Mme Marois et M. Boisclair savent parfaitement que le programme adopté en juin contient des mesures qui satisfont peut-être les fantasmes des militants mais qui rencontreraient une vive opposition dans la population si on voulait les appliquer. Leur appui au programme est simplement circonstanciel. Ni l'un ni l'autre, une fois devenu chef, n'a l'intention de l'appliquer.

Le financement des écoles privées est un bel exemple. Au congrès de juin, il a été résolu «de réduire de façon importante les subventions aux écoles privées». Mme Marois a déclaré la semaine dernière sur les ondes de Télé-Québec qu'elle se contenterait de leur interdire de sélectionner les élèves. Comme si l'imposition de frais de plusieurs milliers de dollars ne constituait pas déjà une sélection!

André Boisclair, lui, a déclaré le 16 septembre dernier sur les ondes de Télé-Québec: «Comme membre du PQ, je suis favorable à une diminution du financement des écoles privées, mais je veux être clair: je n'irai pas toucher à ça avant une campagne référendaire.» En effet, c'est très clair.

Selon Pierre Dubuc, la défaite du 14 avril 2003 s'expliquerait d'abord par l'abstention des électeurs progressistes, que le PQ doit récupérer, notamment en faisant alliance avec le mouvement syndical.

Des huit autres candidats, seul l'ancien député bloquiste de Chambly, Ghislain Lebel, a osé le contredire en suggérant avec une délicatesse inhabituelle chez lui qu'il conviendrait peut-être de faire certains compromis pour récupérer les éléments plus conservateurs qui sont passés à l'ADQ.

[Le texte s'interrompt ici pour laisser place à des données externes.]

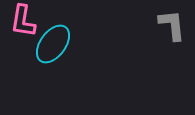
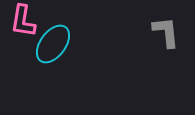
gray L-shape: moved 6 px left, 7 px down
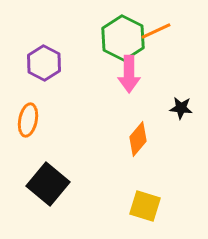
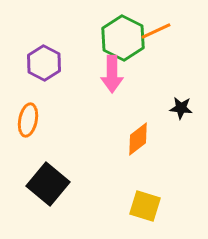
pink arrow: moved 17 px left
orange diamond: rotated 12 degrees clockwise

Tous ceux qui ont les pieds sur terre savent très bien que l'ADQ représente une menace bien plus sérieuse pour le PQ dans des régions comme Québec ou Beauce-Appalaches que ne le sont l'UFP ou l'abstention des progressistes dans quelques quartiers de Montréal. Le problème est qu'on a toujours refusé de faire officiellement l'autopsie de la pire défaite du PQ depuis 30 ans. Peu importe: d'ici le 15 novembre, même André Boisclair est condamné à flatter les baby-boomers dans le sens du poil.